◆ **How to complete this task**:
Only a number is wanted: the count of lines in this listing that contain "Ульяновской".

◆ **Source records**:
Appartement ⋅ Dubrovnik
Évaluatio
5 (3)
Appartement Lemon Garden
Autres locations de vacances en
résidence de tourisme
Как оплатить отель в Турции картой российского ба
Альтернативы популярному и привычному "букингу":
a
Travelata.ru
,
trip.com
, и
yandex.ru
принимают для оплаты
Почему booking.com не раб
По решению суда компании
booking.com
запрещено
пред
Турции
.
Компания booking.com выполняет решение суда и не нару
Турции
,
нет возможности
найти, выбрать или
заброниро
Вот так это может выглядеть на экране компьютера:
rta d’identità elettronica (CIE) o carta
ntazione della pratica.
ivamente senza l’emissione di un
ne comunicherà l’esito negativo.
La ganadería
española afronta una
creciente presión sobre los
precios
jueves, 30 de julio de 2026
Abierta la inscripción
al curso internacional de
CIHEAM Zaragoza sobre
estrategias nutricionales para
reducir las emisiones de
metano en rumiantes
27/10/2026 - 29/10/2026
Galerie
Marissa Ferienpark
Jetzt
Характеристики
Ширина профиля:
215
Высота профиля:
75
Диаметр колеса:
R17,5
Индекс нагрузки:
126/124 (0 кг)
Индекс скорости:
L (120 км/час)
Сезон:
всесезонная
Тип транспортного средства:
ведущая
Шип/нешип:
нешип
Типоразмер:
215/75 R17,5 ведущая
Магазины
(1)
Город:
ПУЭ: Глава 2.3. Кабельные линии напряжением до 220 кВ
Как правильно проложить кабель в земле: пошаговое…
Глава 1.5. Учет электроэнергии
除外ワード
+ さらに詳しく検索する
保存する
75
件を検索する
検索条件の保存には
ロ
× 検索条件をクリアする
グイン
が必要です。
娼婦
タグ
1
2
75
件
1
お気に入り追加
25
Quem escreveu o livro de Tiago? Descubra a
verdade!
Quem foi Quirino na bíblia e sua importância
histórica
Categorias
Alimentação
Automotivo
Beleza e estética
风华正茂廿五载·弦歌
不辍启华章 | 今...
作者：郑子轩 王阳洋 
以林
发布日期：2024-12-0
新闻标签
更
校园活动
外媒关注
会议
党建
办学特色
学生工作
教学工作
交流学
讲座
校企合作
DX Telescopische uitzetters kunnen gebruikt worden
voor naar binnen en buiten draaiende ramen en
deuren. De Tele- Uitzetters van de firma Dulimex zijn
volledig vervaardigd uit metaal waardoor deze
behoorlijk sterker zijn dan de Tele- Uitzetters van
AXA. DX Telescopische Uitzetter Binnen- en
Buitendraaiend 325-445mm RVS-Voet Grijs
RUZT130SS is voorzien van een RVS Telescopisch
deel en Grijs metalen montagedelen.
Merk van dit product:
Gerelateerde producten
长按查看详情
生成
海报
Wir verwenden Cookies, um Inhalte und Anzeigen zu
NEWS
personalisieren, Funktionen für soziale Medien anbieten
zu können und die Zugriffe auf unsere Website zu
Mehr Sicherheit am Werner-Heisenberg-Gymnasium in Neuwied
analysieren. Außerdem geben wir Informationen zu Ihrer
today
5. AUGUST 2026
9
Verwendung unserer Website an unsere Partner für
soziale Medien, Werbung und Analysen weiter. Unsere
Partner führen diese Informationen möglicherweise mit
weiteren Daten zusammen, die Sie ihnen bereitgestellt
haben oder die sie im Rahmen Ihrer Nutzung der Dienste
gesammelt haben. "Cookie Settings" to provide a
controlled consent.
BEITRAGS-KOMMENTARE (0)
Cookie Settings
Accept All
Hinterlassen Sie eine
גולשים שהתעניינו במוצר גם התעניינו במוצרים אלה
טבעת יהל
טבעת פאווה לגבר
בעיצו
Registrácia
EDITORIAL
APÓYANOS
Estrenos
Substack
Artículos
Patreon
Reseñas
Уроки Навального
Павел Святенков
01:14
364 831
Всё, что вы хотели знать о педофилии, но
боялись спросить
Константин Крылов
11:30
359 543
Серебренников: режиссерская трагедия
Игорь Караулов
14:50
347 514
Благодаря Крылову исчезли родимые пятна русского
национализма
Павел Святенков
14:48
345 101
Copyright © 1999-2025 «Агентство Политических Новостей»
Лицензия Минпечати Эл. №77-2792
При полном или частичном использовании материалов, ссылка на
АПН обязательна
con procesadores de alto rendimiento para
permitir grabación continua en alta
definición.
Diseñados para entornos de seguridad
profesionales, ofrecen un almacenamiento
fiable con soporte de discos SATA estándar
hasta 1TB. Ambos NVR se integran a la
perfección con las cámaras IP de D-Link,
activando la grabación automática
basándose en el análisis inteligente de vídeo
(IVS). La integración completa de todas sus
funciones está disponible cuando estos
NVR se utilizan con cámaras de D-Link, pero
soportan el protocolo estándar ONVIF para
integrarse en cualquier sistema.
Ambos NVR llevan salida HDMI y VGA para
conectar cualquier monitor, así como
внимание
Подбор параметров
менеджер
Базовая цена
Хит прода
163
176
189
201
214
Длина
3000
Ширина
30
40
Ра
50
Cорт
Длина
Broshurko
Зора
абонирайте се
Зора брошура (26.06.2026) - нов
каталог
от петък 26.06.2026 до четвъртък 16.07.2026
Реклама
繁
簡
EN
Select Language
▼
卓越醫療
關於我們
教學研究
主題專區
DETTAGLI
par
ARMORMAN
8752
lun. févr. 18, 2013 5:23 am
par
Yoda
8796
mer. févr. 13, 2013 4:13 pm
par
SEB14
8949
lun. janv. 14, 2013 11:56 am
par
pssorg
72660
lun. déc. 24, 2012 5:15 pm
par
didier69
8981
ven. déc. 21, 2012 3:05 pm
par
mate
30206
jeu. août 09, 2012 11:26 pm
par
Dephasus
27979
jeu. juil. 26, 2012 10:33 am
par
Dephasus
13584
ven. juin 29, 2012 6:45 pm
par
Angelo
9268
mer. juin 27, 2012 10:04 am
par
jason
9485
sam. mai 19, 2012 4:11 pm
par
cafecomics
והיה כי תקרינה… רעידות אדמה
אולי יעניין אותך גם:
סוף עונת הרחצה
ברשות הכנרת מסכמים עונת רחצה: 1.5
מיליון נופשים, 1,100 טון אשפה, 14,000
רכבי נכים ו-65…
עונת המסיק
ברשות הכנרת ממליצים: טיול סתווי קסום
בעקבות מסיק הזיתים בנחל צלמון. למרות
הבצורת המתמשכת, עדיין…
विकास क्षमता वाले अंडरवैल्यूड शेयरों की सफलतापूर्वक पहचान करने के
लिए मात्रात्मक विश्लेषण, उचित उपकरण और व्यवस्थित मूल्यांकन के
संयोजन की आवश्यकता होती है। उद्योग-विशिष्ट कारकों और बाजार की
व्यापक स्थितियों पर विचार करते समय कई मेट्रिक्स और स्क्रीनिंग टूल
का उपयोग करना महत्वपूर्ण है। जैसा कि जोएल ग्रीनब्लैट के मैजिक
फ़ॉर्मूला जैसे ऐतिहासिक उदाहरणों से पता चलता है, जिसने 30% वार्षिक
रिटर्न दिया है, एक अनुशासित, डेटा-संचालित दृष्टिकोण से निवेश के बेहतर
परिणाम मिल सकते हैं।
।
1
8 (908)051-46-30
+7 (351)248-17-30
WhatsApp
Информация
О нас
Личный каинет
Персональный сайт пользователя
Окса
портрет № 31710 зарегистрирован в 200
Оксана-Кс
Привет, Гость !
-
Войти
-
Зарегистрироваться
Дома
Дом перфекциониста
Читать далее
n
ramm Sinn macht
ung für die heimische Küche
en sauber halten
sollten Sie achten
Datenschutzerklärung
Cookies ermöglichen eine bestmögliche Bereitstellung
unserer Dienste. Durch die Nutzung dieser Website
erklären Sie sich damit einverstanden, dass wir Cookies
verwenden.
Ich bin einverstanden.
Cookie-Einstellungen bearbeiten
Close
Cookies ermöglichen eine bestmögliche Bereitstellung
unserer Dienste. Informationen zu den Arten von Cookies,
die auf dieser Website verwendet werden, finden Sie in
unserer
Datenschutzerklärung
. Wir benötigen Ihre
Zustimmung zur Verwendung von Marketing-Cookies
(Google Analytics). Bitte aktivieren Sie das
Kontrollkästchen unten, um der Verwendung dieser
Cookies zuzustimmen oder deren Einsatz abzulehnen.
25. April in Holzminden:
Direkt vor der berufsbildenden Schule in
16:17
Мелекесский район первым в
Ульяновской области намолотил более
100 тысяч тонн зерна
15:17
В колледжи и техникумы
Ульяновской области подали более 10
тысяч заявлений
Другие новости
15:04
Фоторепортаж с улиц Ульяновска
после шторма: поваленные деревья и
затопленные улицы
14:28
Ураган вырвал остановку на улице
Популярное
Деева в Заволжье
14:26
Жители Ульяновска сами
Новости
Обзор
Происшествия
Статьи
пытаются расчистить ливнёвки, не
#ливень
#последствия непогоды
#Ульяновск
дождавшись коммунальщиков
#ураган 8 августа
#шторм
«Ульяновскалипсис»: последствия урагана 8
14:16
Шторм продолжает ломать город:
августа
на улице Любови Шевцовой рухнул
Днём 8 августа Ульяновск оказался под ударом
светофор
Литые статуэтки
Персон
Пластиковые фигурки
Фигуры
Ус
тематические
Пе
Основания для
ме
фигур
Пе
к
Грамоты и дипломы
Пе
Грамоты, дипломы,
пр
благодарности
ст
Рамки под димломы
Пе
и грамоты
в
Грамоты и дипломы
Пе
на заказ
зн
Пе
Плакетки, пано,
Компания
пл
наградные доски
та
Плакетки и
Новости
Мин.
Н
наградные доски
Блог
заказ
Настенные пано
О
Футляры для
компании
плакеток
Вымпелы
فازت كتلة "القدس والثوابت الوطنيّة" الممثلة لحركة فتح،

◆ **Response**:
2